India slips 3 spots to rank 120 on 17 SDG goals adopted as 2030 agenda: Report
New Delhi: India has slipped three spots from last year’s 117 to rank 120 on the 17 Sustainable Development Goals adopted as a part of the 2030 agenda by 192 United Nations member states in 2015, a new report said.
With the latest rankings, India is now behind all south Asian nations except Pakistan, which stands at 129. The south Asian countries ahead of India are Bhutan ranked 75, Sri Lanka 87, Nepal 96 and Bangladesh 109.
India’s overall Sustainable Development Goals (SDG) score was 66 out of 100.
According to the Centre for Science and Environment’s State of India’s Environment Report, 2022, released by Union Environment Minister Bhupender Yadav on Tuesday, India’s rank dropped primarily because of major challenges in 11 SDGs including zero hunger, good health and wellbeing, gender equality and sustainable cities and communities.
India also performed poorly in dealing with quality education and life on land aspects, the report stated.
The previous year, India had suffered on the fronts of ending hunger and achieving food security, achieving gender equality and building resilient infrastructure, promoting inclusive and sustainable industrialisation and fostering innovation.

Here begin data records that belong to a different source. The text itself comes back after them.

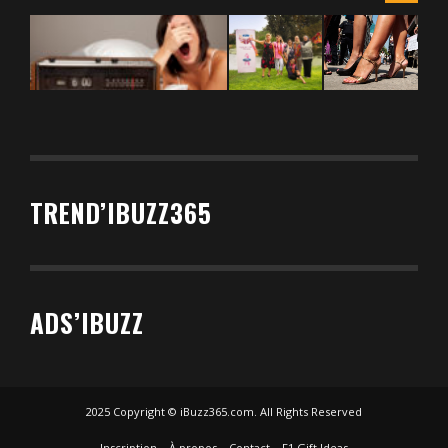
TREND’IBUZZ365
ADS’IBUZZ
2025 Copyright © iBuzz365.com. All Rights Reserved
Inscription
À propos
Contact
F1 Gift Ideas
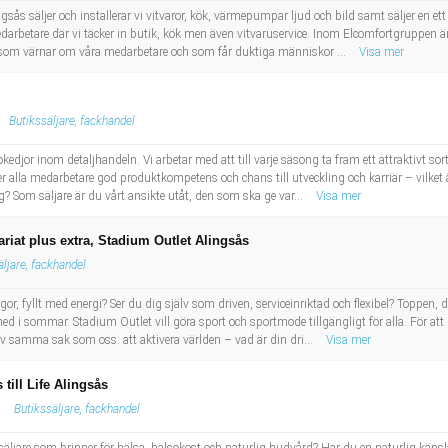
ngsås säljer och installerar vi vitvaror, kök, värmepumpar ljud och bild samt säljer en et
edarbetare där vi täcker in butik, kök men även vitvaruservice. Inom Elcomfortgruppen 
vare som värnar om våra medarbetare och som får duktiga människor ...
Visa mer
Butikssäljare, fackhandel
kedjor inom detaljhandeln. Vi arbetar med att till varje säsong ta fram ett attraktivt s
r alla medarbetare god produktkompetens och chans till utveckling och karriär – vilket ä
? Som säljare är du vårt ansikte utåt, den som ska ge var...
Visa mer
iat plus extra, Stadium Outlet Alingsås
äljare, fackhandel
or, fyllt med energi? Ser du dig själv som driven, serviceinriktad och flexibel? Toppen, 
g med i sommar. Stadium Outlet vill göra sport och sportmode tillgängligt för alla. För a
av samma sak som oss: att aktivera världen – vad är din dri...
Visa mer
till Life Alingsås
Butikssäljare, fackhandel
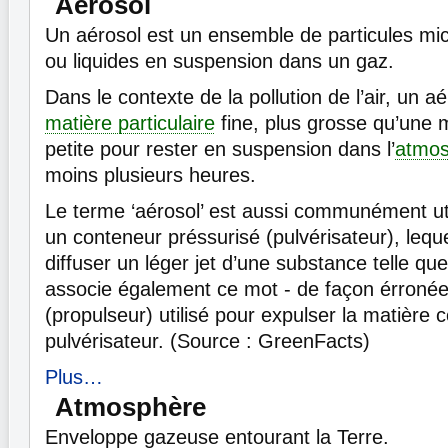
Aérosol
Un aérosol est un ensemble de particules mic
ou liquides en suspension dans un gaz.
Dans le contexte de la pollution de l’air, un a
matière particulaire
fine, plus grosse qu’une 
petite pour rester en suspension dans l’
atmos
moins plusieurs heures.
Le terme ‘aérosol’ est aussi communément uti
un conteneur préssurisé (pulvérisateur), lequ
diffuser un léger jet d’une substance telle qu
associe également ce mot - de façon érronée
(propulseur) utilisé pour expulser la matière
pulvérisateur. (Source : GreenFacts)
Plus…
Atmosphère
Enveloppe gazeuse entourant la Terre.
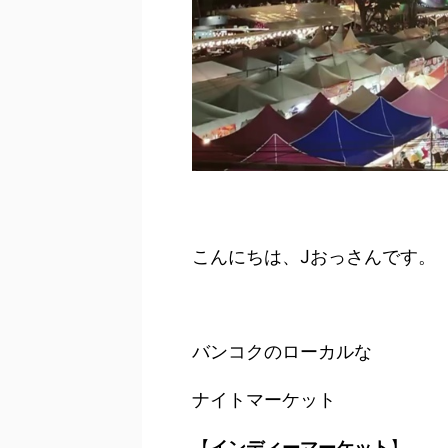
こんにちは、Jおっさんです。
バンコクのローカルな
ナイトマーケット
【
インディーマーケット
】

On the state-wise preparedness, the report said Jharkhand and Bihar are the least prepared to meet the SDGs by the target year 2030.
Kerala ranked first, followed by Tamil Nadu and Himachal Pradesh in the second position. The third position was shared by Goa, Karnataka, Andhra Pradesh and Uttarakhand.
Among the Union Territories, Chandigarh was ranked first, followed by Delhi, Lakshadweep and Puducherry in the second place and the Andaman and Nicobar Islands on the third, the report said.
The 2030 Agenda for Sustainable Development, was adopted by all United Nations Member States in 2015, which provides a shared blueprint for peace and prosperity for people and the planet.
There are 17 Sustainable Development Goals which are an urgent call for action by all countries in a global partnership.
Some of these goals are no poverty, zero hunger, good health and wellbeing, quality education, gender equality, clean water and sanitation, affordable and clean energy, decent work and economic growth, industry, innovation and infrastructure.
It also includes, reduced inequalities, sustainable cities and communities, responsible consumption and production, climate action, life below water, life on land, peace, justice and strong institutions and lastly strengthening global partnerships for the goals.